*What to produce*.
When you write out the listing, keep each word exactly as it stands but include none of its images.

(Input records Opens)

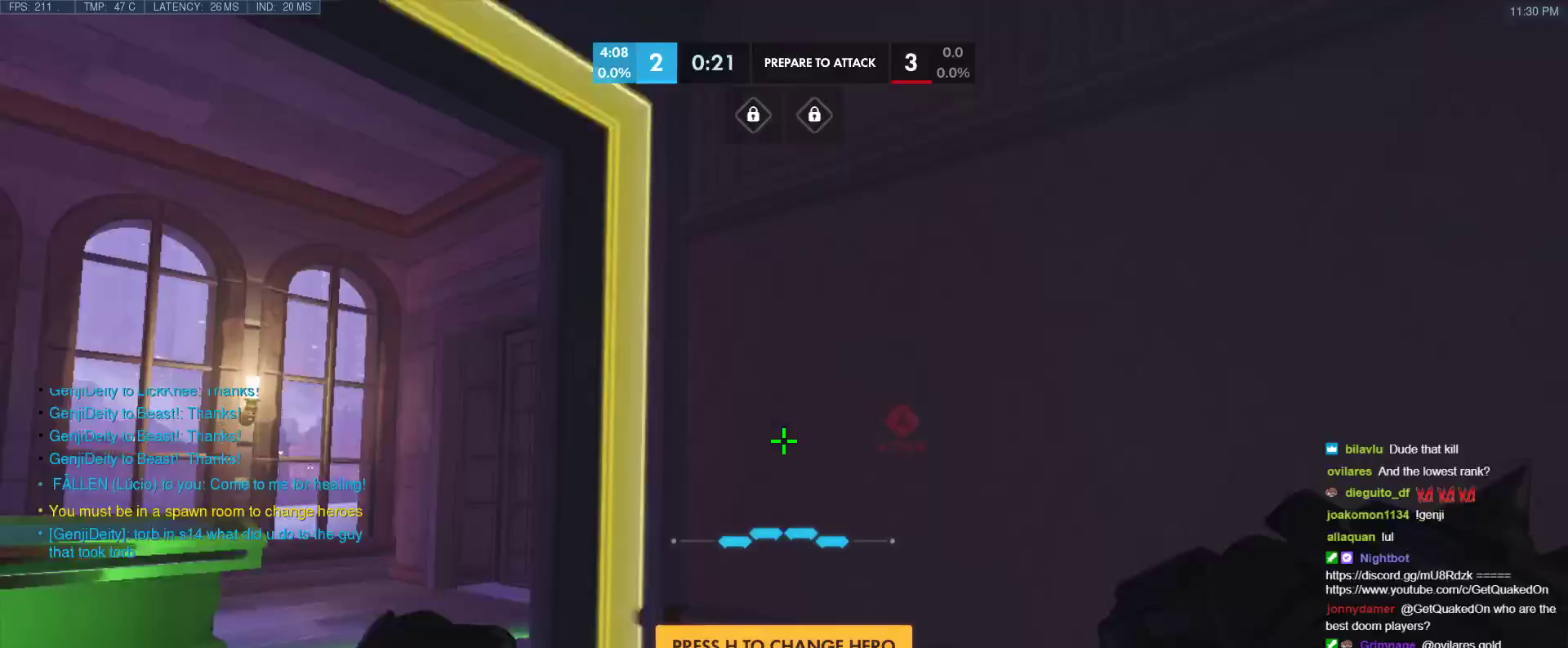
{"keys": ["a", "w"], "events": []}
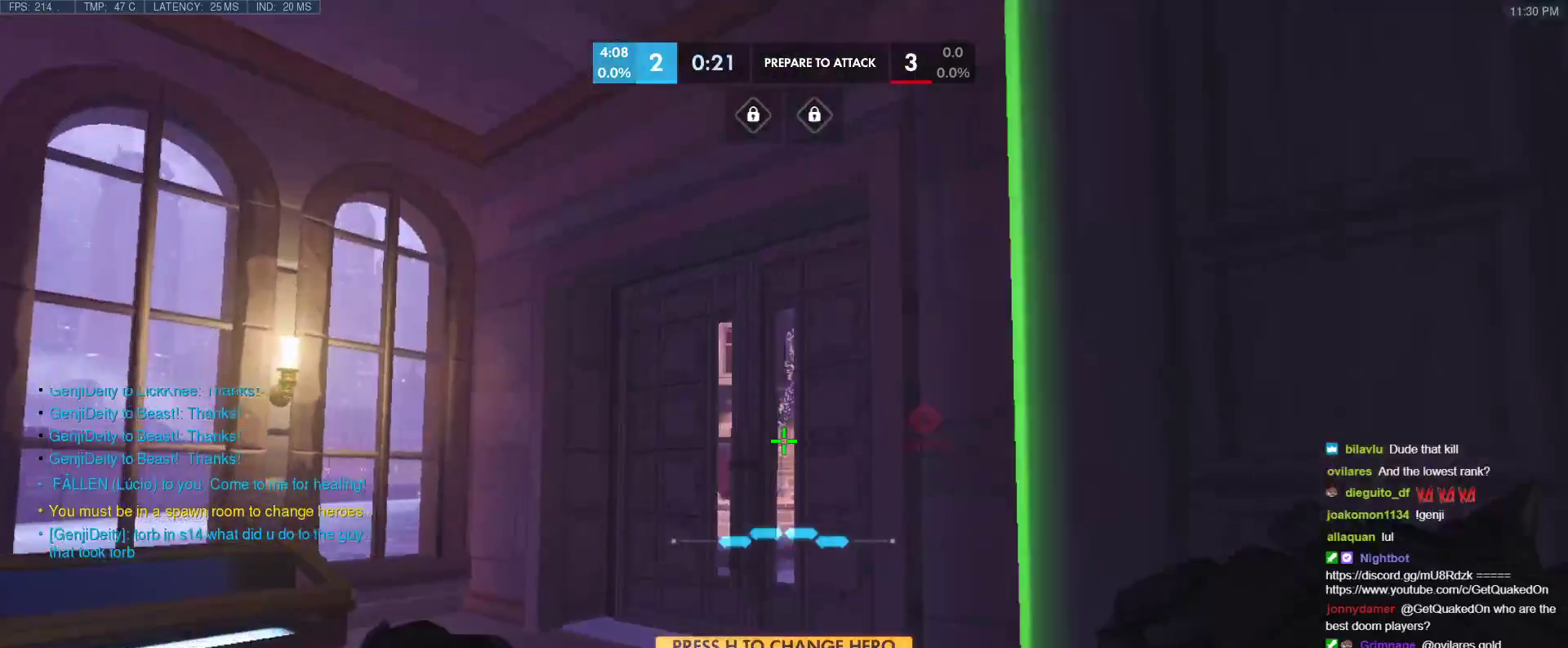
{"keys": [], "events": [[183, "space", "down"], [367, "space", "up"], [500, "a", "up"], [500, "w", "up"]]}
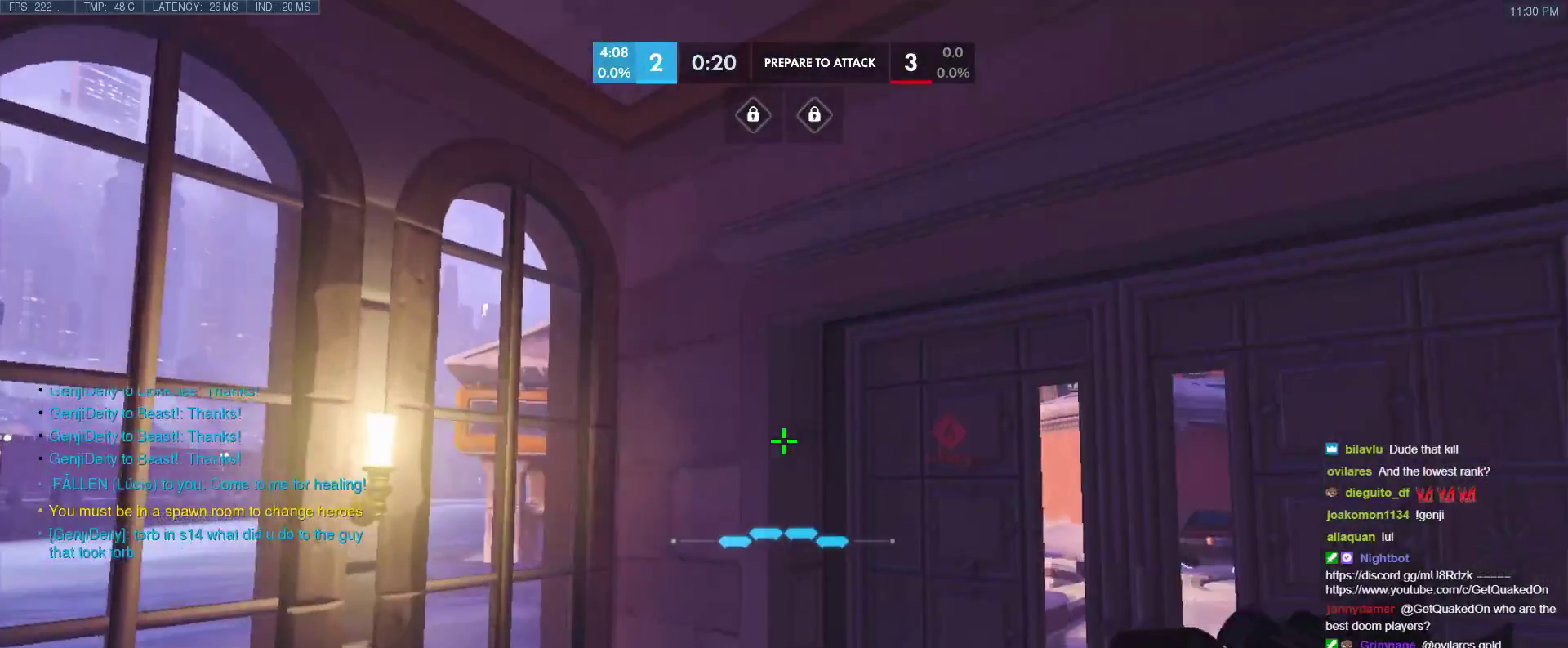
{"keys": [], "events": []}
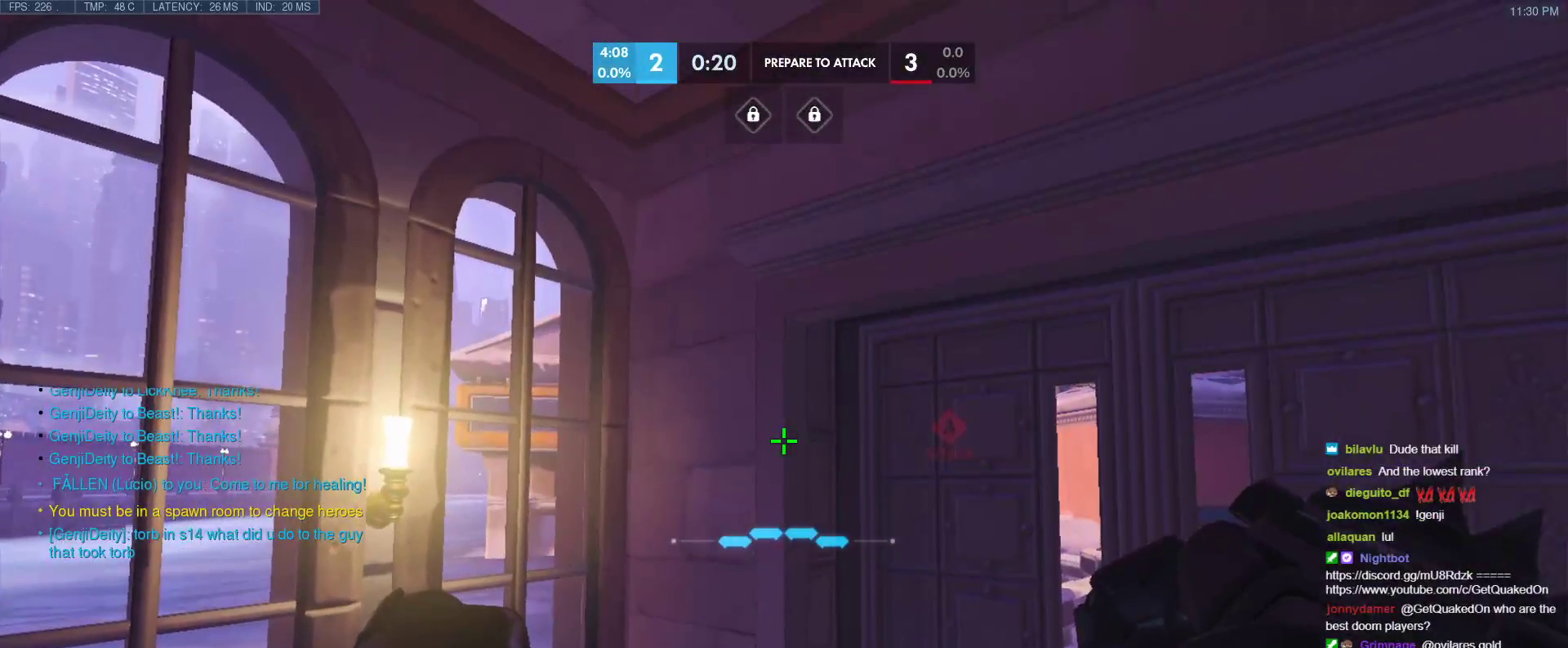
{"keys": [], "events": []}
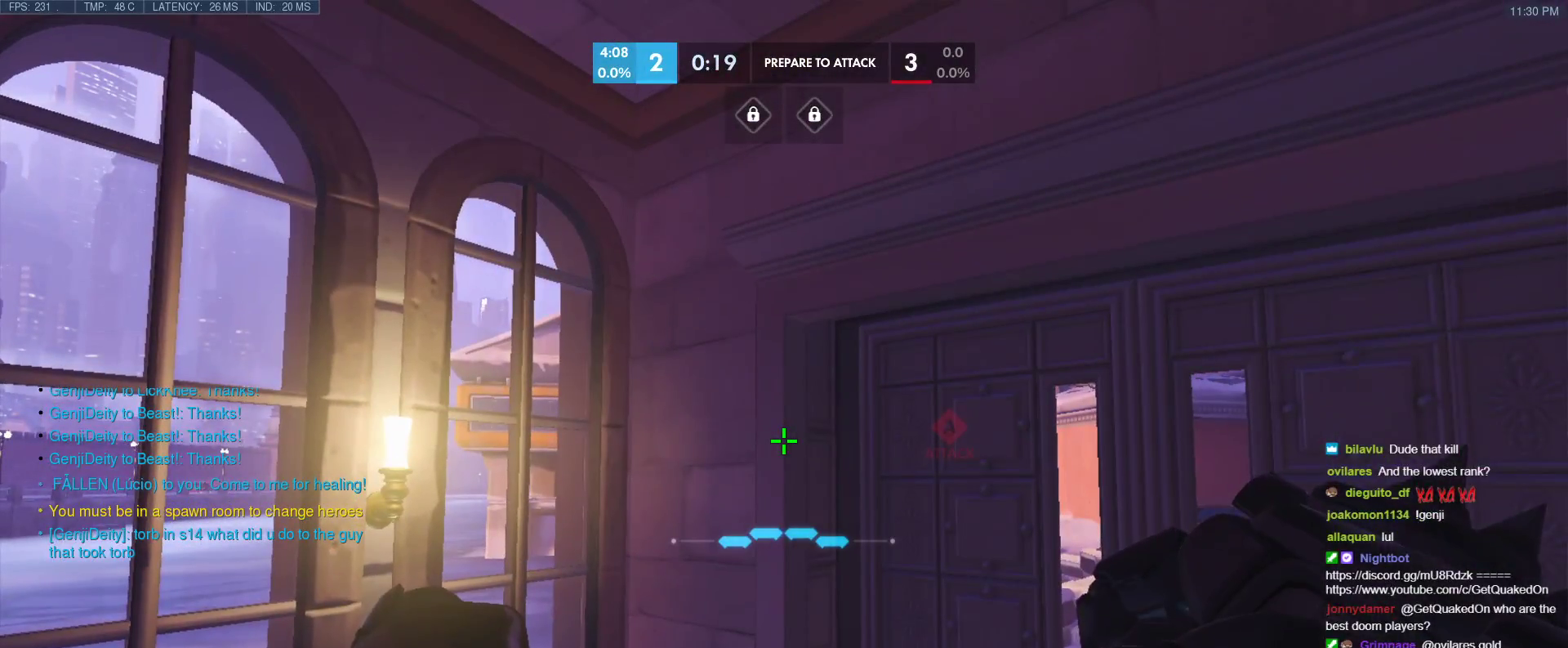
{"keys": [], "events": []}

(Input records Closes)

*Problem solution*.
{"keys": ["a", "w"], "events": []}
{"keys": [], "events": [[183, "space", "down"], [367, "space", "up"], [500, "a", "up"], [500, "w", "up"]]}
{"keys": [], "events": []}
{"keys": [], "events": []}
{"keys": [], "events": []}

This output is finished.